From e77ad574233b779519a253c6f58197c339e9100a Mon Sep 17 00:00:00 2001
From: Adin Scannell <ascannell@google.com>
Date: Tue, 7 Jan 2020 17:25:18 -0800
Subject: Fix partial_bad_buffer write tests.

The write tests are fitted to Linux-specific behavior, but it is not
well-specified. Tweak the tests to allow for both acceptable outcomes.

PiperOrigin-RevId: 288606386
---
 test/syscalls/linux/partial_bad_buffer.cc | 138 ++++++++++++++----------------
 1 file changed, 64 insertions(+), 74 deletions(-)

diff --git a/test/syscalls/linux/partial_bad_buffer.cc b/test/syscalls/linux/partial_bad_buffer.cc
index 33822ee57..df7129acc 100644
--- a/test/syscalls/linux/partial_bad_buffer.cc
+++ b/test/syscalls/linux/partial_bad_buffer.cc
@@ -18,7 +18,9 @@
 #include <netinet/tcp.h>
 #include <sys/mman.h>
 #include <sys/socket.h>
+#include <sys/stat.h>
 #include <sys/syscall.h>
+#include <sys/types.h>
 #include <sys/uio.h>
 #include <unistd.h>
 
@@ -62,9 +64,9 @@ class PartialBadBufferTest : public ::testing::Test {
     // Write some initial data.
     size_t size = sizeof(kMessage) - 1;
     EXPECT_THAT(WriteFd(fd_, &kMessage, size), SyscallSucceedsWithValue(size));
-
     ASSERT_THAT(lseek(fd_, 0, SEEK_SET), SyscallSucceeds());
 
+    // Map a useable buffer.
     addr_ = mmap(0, 2 * kPageSize, PROT_READ | PROT_WRITE,
                  MAP_PRIVATE | MAP_ANONYMOUS, -1, 0);
     ASSERT_NE(addr_, MAP_FAILED);
@@ -79,6 +81,15 @@ class PartialBadBufferTest : public ::testing::Test {
     bad_buffer_ = buf + kPageSize - 1;
   }
 
+  off_t Size() {
+    struct stat st;
+    int rc = fstat(fd_, &st);
+    if (rc < 0) {
+      return static_cast<off_t>(rc);
+    }
+    return st.st_size;
+  }
+
   void TearDown() override {
     EXPECT_THAT(munmap(addr_, 2 * kPageSize), SyscallSucceeds()) << addr_;
     EXPECT_THAT(close(fd_), SyscallSucceeds());
@@ -165,97 +176,99 @@ TEST_F(PartialBadBufferTest, PreadvSmall) {
 }
 
 TEST_F(PartialBadBufferTest, WriteBig) {
-  // FIXME(b/24788078): The sentry write syscalls will return immediately
-  // if Access returns an error, but Access may not return an error
-  // and the sentry will instead perform a partial write.

※ ※ ※

THINGS TO DO:
A: According to the patch, which file does it change?
B: From the patch, echo the passage that begins at the words "The write tests" and stops after "insertions(+), 74 deletions(-)".
The rows have nothing to do with the patch.

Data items
※ ※ ※

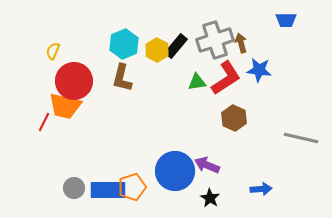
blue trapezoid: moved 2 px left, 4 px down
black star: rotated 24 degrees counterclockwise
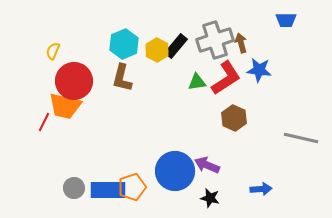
black star: rotated 18 degrees counterclockwise
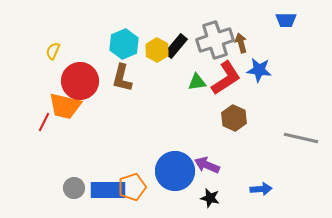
red circle: moved 6 px right
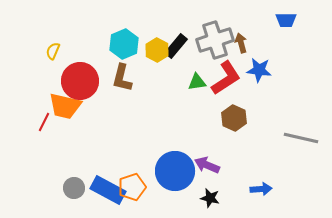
blue rectangle: rotated 28 degrees clockwise
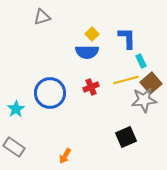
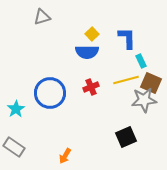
brown square: rotated 25 degrees counterclockwise
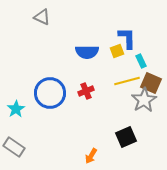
gray triangle: rotated 42 degrees clockwise
yellow square: moved 25 px right, 17 px down; rotated 24 degrees clockwise
yellow line: moved 1 px right, 1 px down
red cross: moved 5 px left, 4 px down
gray star: rotated 25 degrees counterclockwise
orange arrow: moved 26 px right
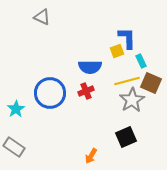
blue semicircle: moved 3 px right, 15 px down
gray star: moved 12 px left
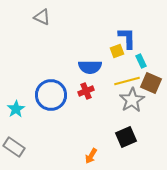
blue circle: moved 1 px right, 2 px down
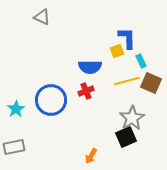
blue circle: moved 5 px down
gray star: moved 18 px down
gray rectangle: rotated 45 degrees counterclockwise
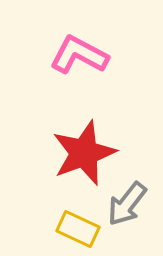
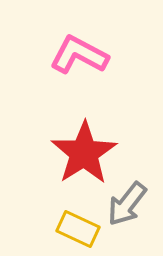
red star: rotated 12 degrees counterclockwise
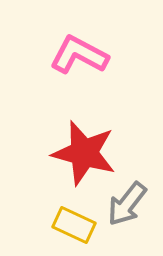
red star: rotated 24 degrees counterclockwise
yellow rectangle: moved 4 px left, 4 px up
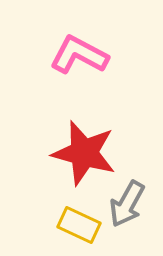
gray arrow: rotated 9 degrees counterclockwise
yellow rectangle: moved 5 px right
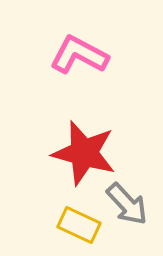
gray arrow: rotated 72 degrees counterclockwise
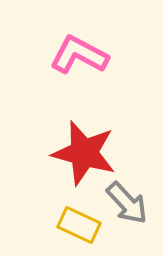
gray arrow: moved 1 px up
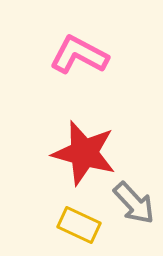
gray arrow: moved 7 px right
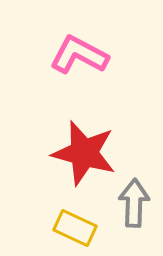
gray arrow: rotated 135 degrees counterclockwise
yellow rectangle: moved 4 px left, 3 px down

※ ※ ※

SET OF ANSWERS:
A: test/syscalls/linux/partial_bad_buffer.cc

B:
The write tests are fitted to Linux-specific behavior, but it is not
well-specified. Tweak the tests to allow for both acceptable outcomes.

PiperOrigin-RevId: 288606386
---
 test/syscalls/linux/partial_bad_buffer.cc | 138 ++++++++++++++----------------
 1 file changed, 64 insertions(+), 74 deletions(-)